What does 1 Samuel 1:17 mean?
ESV: Then Eli answered, "Go in peace, and the God of Israel grant your petition that you have made to him."
NIV: Eli answered, "Go in peace, and may the God of Israel grant you what you have asked of him."
NASB: Then Eli answered and said, 'Go in peace; and may the God of Israel grant your request that you have asked of Him.'
CSB: Eli responded, "Go in peace, and may the God of Israel grant the request you’ve made of him."
NLT: In that case,' Eli said, 'go in peace! May the God of Israel grant the request you have asked of him.'
KJV: Then Eli answered and said, Go in peace: and the God of Israel grant thee thy petition that thou hast asked of him.
NKJV: Then Eli answered and said, “Go in peace, and the God of Israel grant your petition which you have asked of Him.”
Verse Commentary:
Eli accepts Hannah's assertion that her emotional state in the temple is not because she is drunk or a "worthless woman" (1 Samuel 1:16). She explains she has been pouring her heart out to the Lord, speaking to Yahweh with intensity out of her anger and anxiety. After this, Eli stops trying to correct her and blesses her, instead. Speaking out of his priestly authority, Eli tells Hannah to go in peace. More importantly, he affirms her prayer and his desire that God will grant her request. Some say that Eli's words are a prophecy that God will grant Hannah's petition.

Would the Lord have granted Hannah's request if Eli had not intervened and gave her his blessing? We can't know that. It's more likely the Lord wanted to connect Eli to the granting of Hannah's request. Eli did not know Hannah prayed for a son whom she would deliver to this very temple in a few years. Eli did not know the boy would be raised and trained by him. He could not know that Hannah's son would become one of the most important leaders in Israel's history. The Lord, though, did know all of that, and He wanted to include Eli from the beginning.

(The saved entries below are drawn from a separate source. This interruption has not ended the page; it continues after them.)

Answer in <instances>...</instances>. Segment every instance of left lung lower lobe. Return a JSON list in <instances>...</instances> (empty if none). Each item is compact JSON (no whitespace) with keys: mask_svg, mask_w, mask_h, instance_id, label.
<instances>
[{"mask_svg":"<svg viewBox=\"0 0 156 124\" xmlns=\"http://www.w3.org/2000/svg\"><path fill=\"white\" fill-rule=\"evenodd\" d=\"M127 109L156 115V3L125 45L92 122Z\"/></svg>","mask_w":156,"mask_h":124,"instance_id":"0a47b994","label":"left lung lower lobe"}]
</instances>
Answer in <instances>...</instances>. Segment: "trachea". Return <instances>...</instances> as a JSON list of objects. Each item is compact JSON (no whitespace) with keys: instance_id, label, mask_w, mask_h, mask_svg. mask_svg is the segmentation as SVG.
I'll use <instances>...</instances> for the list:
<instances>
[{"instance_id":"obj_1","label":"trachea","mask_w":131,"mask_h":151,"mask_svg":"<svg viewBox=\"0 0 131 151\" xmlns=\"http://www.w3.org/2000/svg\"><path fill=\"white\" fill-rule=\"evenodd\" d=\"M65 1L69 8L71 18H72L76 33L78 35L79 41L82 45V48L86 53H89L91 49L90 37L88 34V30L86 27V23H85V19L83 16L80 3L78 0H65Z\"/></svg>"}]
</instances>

Some point out that Hannah and Elkanah speak of and to the Lord using the names "LORD of Hosts" (1 Samuel 1:11) and "YHWH" (LORD) (1 Samuel 1:15, 20, 23, 26–28), showing a more personal connection to their God. Eli, on the other hand, speaks of the "God of Israel," a more formal name that may show his more professional and process-oriented relationship to God. Serving God seems to have been Eli's job. It was Hannah's life.
Verse Context:
First Samuel 1:1–20 describes how Samuel the prophet came to be born. His mother Hannah was barren and mocked by her husband's other wife, who had many children. During a family feast at Shiloh, Hannah prayed out of her deep despair. She vowed to give her son back to God if He would allow her to conceive. Once Eli, the priest, understood that Hannah was not drunk, he told her the Lord would grant her request. Satisfied, she returned home and soon gave birth to a boy. She named him Samuel.
Chapter Summary:
Elkanah lives in Ephraim with two wives. Hannah is barren, while his other wife has many children. At the annual family sacrifice and feast in Shiloh, Hannah weeps and pours out her grief before the Lord. She vows to give a son to Him for lifelong service if the Lord gives her a boy. After confronting Hannah for drunkenness and then seeing that she was praying from her depth of emotion, Eli the priest blesses Hannah and affirms her prayer. Elkanah and Hannah conceive, and she gives birth to a son that she names Samuel. Once he is weaned, she presents him to Eli at the temple and gives him over to the Lord as long as he lives.
Chapter Context:
First Samuel 1 begins the story of Samuel with the account of his unlikely-seeming birth. Samuel's mother Hannah is barren. During a family trip to temple of the Lord in Shiloh, she weeps bitterly before the Lord and pours out her grief. She vows to give a son back to the Lord if He will allow her to bear one. Eli the priest blesses her and affirms her prayer. Before long, Samuel is conceived and born. Once he is weaned, Hannah brings the boy and a large sacrifice to the temple. She gives Samuel over to the Lord.
Book Summary:
First Samuel introduces the key figures who led Israel after the era of the judges. The books of 1 and 2 Samuel were originally part of a single text, split in certain translations shortly before the birth of Christ. Some of the Bible’s most famous characters are depicted in this book. These including the prophet Samuel, Israel’s first king, Saul, her greatest king, David, and other famous names such as Goliath and Jonathan. By the end of this book, Saul has fallen; the book of 2 Samuel begins with David’s ascension to the throne.